If a line in the listing contains "controller", copy it out whole.

----

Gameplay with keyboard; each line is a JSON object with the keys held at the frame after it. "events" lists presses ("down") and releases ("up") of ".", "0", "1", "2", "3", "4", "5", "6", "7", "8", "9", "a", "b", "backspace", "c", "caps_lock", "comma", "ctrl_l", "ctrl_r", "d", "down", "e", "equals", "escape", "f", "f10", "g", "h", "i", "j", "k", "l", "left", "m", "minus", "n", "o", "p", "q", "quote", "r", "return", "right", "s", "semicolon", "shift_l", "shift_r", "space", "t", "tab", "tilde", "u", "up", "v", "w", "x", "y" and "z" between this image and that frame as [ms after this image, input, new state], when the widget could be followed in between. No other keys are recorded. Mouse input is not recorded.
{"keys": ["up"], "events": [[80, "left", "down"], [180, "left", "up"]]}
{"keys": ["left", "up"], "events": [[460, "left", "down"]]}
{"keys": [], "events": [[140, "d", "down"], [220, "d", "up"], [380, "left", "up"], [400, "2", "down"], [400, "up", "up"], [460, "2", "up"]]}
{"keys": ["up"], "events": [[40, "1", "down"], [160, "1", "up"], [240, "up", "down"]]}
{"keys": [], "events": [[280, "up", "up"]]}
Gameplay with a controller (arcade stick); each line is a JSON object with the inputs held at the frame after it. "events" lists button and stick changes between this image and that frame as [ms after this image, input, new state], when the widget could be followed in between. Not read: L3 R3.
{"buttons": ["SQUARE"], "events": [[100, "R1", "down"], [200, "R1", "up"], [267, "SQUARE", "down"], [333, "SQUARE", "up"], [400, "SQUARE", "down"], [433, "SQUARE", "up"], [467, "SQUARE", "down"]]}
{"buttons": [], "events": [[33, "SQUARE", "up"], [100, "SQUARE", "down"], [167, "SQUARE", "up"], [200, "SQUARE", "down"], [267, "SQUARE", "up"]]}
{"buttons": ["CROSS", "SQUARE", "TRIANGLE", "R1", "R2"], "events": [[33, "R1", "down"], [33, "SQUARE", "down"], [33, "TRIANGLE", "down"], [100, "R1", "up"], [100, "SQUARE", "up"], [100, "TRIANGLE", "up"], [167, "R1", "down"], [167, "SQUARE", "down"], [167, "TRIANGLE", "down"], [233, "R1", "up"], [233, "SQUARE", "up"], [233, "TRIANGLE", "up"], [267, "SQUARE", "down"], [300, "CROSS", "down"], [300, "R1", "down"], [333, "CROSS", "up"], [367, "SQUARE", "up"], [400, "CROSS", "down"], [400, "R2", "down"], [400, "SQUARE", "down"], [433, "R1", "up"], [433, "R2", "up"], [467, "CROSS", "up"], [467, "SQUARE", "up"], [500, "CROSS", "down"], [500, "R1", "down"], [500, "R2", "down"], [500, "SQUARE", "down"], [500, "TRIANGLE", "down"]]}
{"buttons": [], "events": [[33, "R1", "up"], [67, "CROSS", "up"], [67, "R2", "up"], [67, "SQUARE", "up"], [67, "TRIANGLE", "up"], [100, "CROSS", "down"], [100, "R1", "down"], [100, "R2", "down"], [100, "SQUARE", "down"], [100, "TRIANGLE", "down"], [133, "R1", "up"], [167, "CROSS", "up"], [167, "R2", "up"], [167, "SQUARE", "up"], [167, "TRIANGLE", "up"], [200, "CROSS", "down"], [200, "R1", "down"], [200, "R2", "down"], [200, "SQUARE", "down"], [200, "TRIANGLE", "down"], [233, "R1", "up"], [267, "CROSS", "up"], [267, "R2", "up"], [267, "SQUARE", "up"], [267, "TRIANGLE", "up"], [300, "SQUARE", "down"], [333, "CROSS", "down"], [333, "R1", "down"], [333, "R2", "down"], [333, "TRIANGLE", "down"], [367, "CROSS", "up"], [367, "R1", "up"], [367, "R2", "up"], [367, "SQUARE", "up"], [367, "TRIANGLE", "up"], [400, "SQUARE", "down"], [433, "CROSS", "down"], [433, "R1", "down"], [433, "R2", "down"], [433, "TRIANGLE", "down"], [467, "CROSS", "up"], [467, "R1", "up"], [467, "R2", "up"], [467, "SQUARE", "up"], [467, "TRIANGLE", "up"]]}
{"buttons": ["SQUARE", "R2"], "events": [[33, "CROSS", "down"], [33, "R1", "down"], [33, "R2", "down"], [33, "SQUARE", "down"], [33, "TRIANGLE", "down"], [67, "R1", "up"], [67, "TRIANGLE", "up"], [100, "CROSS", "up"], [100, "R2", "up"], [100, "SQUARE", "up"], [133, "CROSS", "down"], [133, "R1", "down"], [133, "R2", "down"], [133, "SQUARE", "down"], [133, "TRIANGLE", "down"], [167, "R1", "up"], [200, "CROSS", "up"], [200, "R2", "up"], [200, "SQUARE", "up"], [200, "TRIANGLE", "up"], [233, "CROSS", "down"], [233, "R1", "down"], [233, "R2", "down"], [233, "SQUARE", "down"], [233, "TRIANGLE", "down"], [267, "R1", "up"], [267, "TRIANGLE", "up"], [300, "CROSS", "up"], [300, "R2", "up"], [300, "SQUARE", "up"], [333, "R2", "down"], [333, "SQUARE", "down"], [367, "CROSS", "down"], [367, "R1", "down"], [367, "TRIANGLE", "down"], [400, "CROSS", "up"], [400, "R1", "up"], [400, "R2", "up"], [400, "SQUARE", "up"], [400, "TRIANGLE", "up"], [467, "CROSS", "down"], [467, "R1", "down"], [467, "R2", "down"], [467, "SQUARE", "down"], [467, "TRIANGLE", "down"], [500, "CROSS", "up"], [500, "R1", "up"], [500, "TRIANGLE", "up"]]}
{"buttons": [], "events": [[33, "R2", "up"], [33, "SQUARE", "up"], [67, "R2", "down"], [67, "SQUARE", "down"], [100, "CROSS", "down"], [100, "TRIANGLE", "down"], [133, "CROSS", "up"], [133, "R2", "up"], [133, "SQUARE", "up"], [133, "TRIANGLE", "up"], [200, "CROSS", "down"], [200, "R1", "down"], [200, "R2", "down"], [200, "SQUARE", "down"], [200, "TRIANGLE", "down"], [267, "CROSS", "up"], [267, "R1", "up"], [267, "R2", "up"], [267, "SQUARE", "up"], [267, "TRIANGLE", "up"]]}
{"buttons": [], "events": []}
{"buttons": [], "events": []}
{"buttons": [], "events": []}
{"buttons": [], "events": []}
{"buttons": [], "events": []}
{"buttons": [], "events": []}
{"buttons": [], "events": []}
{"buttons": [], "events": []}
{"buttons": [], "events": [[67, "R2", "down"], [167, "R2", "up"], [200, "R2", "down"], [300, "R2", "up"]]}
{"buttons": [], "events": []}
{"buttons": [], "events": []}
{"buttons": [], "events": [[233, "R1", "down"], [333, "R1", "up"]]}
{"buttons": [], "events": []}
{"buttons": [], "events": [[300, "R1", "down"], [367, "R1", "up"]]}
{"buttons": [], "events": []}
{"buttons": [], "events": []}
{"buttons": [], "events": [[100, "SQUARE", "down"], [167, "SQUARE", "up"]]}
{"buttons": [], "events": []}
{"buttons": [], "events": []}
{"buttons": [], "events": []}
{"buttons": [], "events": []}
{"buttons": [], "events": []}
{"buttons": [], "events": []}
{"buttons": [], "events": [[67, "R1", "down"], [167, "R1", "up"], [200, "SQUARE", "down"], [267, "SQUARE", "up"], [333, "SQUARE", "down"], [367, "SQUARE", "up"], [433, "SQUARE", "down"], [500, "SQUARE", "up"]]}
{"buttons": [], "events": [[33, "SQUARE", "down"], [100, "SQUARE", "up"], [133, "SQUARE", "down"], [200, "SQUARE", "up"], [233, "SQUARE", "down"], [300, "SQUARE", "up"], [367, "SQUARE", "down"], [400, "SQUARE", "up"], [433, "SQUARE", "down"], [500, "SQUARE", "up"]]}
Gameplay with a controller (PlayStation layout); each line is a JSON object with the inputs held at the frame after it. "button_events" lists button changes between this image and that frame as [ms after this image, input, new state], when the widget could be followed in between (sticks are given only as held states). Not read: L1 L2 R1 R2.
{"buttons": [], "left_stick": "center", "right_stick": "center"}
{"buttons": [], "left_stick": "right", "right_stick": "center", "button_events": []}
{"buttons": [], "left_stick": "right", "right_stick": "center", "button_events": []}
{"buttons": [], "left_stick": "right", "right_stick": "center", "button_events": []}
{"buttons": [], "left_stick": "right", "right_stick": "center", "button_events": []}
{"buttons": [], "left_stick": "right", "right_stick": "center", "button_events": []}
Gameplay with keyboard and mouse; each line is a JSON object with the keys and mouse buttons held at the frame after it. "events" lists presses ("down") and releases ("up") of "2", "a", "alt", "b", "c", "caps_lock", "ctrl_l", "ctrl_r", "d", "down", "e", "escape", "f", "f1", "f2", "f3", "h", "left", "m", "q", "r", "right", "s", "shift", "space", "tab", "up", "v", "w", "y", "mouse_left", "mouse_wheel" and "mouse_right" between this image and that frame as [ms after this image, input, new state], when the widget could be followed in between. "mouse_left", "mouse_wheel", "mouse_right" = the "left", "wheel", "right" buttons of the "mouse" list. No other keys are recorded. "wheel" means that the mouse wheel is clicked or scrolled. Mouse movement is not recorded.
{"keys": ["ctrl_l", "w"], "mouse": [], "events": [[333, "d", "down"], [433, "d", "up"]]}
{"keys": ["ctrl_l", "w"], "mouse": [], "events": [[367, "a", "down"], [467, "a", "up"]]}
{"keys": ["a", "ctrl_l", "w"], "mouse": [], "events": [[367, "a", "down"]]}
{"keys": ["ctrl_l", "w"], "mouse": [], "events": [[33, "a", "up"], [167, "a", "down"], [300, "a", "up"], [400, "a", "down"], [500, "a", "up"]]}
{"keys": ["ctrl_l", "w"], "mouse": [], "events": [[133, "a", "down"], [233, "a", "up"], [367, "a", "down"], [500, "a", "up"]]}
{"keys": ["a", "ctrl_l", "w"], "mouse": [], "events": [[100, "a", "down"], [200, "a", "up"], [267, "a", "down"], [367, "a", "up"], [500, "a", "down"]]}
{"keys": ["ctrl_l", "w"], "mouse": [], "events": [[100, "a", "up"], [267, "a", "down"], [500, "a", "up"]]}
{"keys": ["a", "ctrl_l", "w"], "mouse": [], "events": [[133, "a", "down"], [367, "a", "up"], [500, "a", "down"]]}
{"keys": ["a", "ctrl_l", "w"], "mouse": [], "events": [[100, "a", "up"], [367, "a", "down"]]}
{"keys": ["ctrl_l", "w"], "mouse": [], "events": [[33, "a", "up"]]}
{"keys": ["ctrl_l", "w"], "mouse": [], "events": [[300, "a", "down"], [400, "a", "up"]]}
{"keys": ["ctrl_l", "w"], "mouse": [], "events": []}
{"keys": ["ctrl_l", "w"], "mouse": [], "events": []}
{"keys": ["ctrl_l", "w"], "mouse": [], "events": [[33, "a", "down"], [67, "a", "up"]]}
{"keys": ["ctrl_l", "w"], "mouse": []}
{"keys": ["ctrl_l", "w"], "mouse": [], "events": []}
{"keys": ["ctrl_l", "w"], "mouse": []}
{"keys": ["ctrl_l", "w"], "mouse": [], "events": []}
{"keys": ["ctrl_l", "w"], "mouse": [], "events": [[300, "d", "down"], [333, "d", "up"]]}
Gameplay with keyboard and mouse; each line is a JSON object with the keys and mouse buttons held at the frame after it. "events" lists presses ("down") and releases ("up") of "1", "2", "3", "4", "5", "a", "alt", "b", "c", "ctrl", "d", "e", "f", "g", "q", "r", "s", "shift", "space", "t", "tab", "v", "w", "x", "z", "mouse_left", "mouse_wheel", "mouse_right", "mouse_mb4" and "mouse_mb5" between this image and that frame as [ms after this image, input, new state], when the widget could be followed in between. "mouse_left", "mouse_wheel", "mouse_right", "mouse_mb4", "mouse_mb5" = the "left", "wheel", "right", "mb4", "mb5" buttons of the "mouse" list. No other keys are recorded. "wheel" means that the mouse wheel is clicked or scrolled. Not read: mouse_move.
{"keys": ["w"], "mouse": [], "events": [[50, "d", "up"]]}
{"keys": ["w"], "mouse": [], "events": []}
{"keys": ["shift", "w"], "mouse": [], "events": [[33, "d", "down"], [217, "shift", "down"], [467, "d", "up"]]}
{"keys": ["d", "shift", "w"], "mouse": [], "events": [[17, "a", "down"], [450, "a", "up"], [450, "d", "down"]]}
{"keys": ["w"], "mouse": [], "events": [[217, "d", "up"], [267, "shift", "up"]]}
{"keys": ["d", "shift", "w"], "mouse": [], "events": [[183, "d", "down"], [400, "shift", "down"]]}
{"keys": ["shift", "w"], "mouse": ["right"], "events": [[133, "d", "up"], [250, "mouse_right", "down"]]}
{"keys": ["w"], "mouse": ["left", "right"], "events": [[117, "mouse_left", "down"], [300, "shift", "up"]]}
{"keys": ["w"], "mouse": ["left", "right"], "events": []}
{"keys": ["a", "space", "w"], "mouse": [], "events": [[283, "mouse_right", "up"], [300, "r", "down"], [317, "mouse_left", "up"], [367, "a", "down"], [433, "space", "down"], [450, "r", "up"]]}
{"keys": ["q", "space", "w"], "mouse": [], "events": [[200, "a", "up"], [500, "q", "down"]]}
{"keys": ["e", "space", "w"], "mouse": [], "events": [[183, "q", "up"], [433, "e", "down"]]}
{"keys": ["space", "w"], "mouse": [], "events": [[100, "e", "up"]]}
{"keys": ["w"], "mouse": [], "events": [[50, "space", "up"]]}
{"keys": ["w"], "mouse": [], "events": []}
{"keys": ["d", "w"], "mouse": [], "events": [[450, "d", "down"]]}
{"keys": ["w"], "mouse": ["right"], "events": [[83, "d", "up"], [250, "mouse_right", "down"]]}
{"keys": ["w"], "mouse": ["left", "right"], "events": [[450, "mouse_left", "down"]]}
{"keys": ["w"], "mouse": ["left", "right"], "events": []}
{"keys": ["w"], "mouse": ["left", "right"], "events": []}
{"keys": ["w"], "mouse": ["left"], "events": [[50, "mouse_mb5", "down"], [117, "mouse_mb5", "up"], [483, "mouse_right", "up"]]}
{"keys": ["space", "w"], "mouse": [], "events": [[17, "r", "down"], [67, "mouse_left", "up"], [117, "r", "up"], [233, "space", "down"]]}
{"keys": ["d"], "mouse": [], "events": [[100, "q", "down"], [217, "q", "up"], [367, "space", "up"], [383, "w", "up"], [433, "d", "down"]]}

----

● **Written response**:
Gameplay with a controller (arcade stick); each line is a JSON object with the inputs held at the frame after it. "events" lists button and stick changes between this image and that frame as [ms after this image, input, new state], when the widget could be followed in between. Not read: L3 R3.
Gameplay with a controller (PlayStation layout); each line is a JSON object with the inputs held at the frame after it. "button_events" lists button changes between this image and that frame as [ms after this image, input, new state], when the widget could be followed in between (sticks are given only as held states). Not read: L1 L2 R1 R2.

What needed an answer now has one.